So the other day I was making a class project in MatLab for a "group" and I dumbly called my file group.
BAD KS.Never name your files after a MatLab command. Little did I know I would need that command the next day.
What does "group" do?
It's great.
Recently I've been working on a carbon project where I've been asked to subset 10332 points (10077 of these points have consistent data) into two groups, one with about 1480 members and the other with the remainder. The smaller group is representative of a certain carbon pattern and the larger group representative of another pattern.
Well, the other day I needed to perform PCA on my subsets. It would defeat the point of performing the PCA's separately because I wanted to know about whole site characteristics, but I wanted to identify the members by group from the whole site.
In short,the output I wanted was:
Look closely and you'll see the red peeking out-- that's the smaller set, and what's important is that it's peeking out in that left corner there where the blue is not, indicating that it is driven by low values of components 1 and 2, whereas the blue is driven primarily by component 2 which is somewhat insensitive to component 1 (blue bar across middle). I think...I'm still interpreting this one-- unfortunately PCA is very useful for visualization but hard to interpret without more data than we have re. other factors.
Anyway,how is this done?
It's not too hard...
First, import your data and name your columns. Standardize your data by dividing by the Standard Deviation (as required by PCA).
call PCA as
[coeff, scores, latent] = princomp (your matrix)
Also label your variables!
See below to start:
avgdem = sortdem(:,2)./std(sortdem(:,2));
avgwind = sortwind(:,2)./std(sortwind(:,2));
avgslope = sortslope(:,2)./std(sortslope(:,2));
x = zeros(length(avgwind), 3);
x(:,1) = avgdem;
x(:,2) = avgwind;
x(:,3) = avgslope;
[coeff, scores, latent] = princomp(x);
vbls = {'elevation','wind','slope'};
Okay, you got this.
Now what you have is a nice PCA. Coeff will tell you the coefficients for your eigenvectors.
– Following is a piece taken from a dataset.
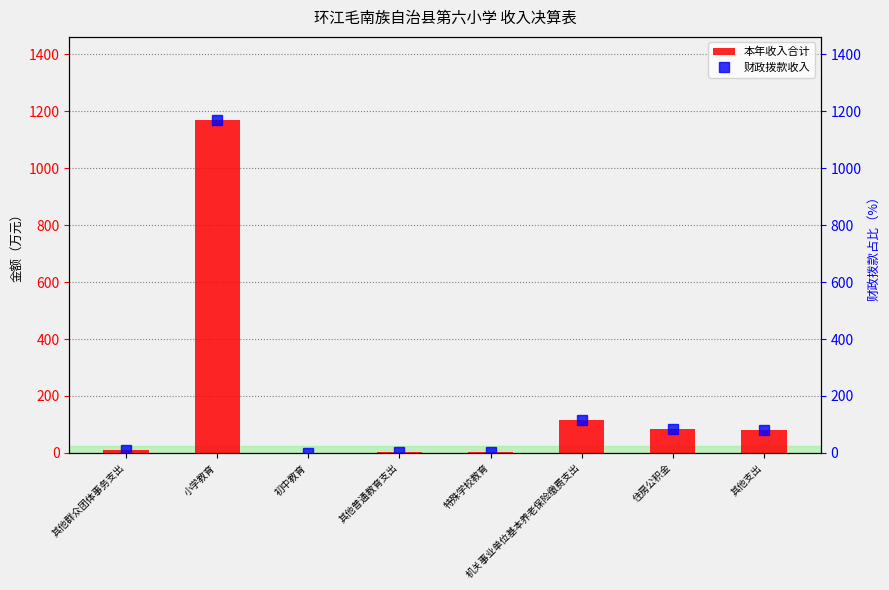

How many data points in 财政拨款收入 are above 82?

4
Scores is your eigenvectors, and latent is the cumulative variation explained by the eigenvectors. If you want to know the percent variation explained, you can just divide latent by the cumsum.
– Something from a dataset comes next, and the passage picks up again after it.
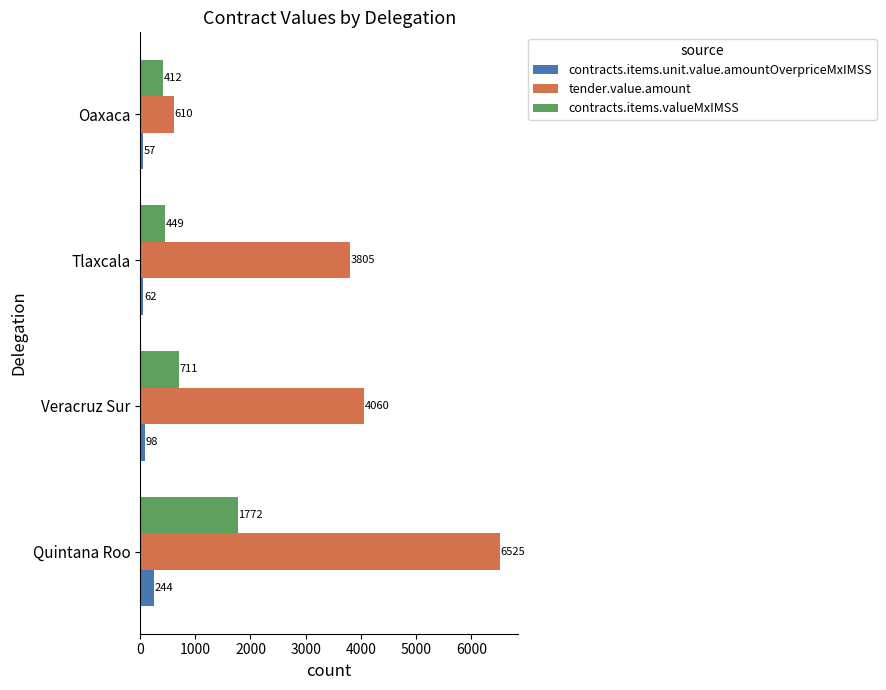

Which label corresponds to the smallest value in the chart?

Oaxaca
the code for making the PCA is below:
because you want to be more creative, using the biplot is not very good for this scenario. Note that my groups have been created by the "scores" since I am plotting them here. I use scatter3 instead of biplot to allow more variability.
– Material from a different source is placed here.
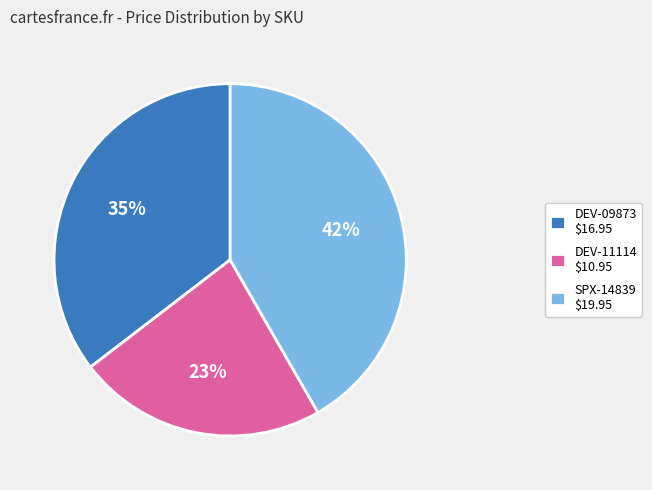

To the nearest percent, what percentage of the pie is DEV-11114?

23%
the 0.3 makes the dots really little.'r.' and 'b.' make them red and blue.
figure(3)
clf
group1 = scores(1:1480,:);
group2= scores(1481:10077,:);
hold all
N1 = length(group1);
N2 = length(group2);
scatter3(group1(:,1),group1(:,2),group1(:,3),0.3,'r.')
scatter3(group2(:,1),group2(:,2), group2(:,3),0.3,'b.')
biplot(coeff(:,1:3)*4,'varlabels',vbls,'LineWidth',2,'Color',[0 0 0]);
hold off
title('LB and ND subsets')
xlabel('component1')
ylabel('component2')
zlabel('component3')
view(2)
legend('LB','ND')
I hope that this helps you all out! It took me a while to figure out how to present this okay, but I'm happy with the results.
Well, for the graph itself. The data, seriously... that data is mystery data.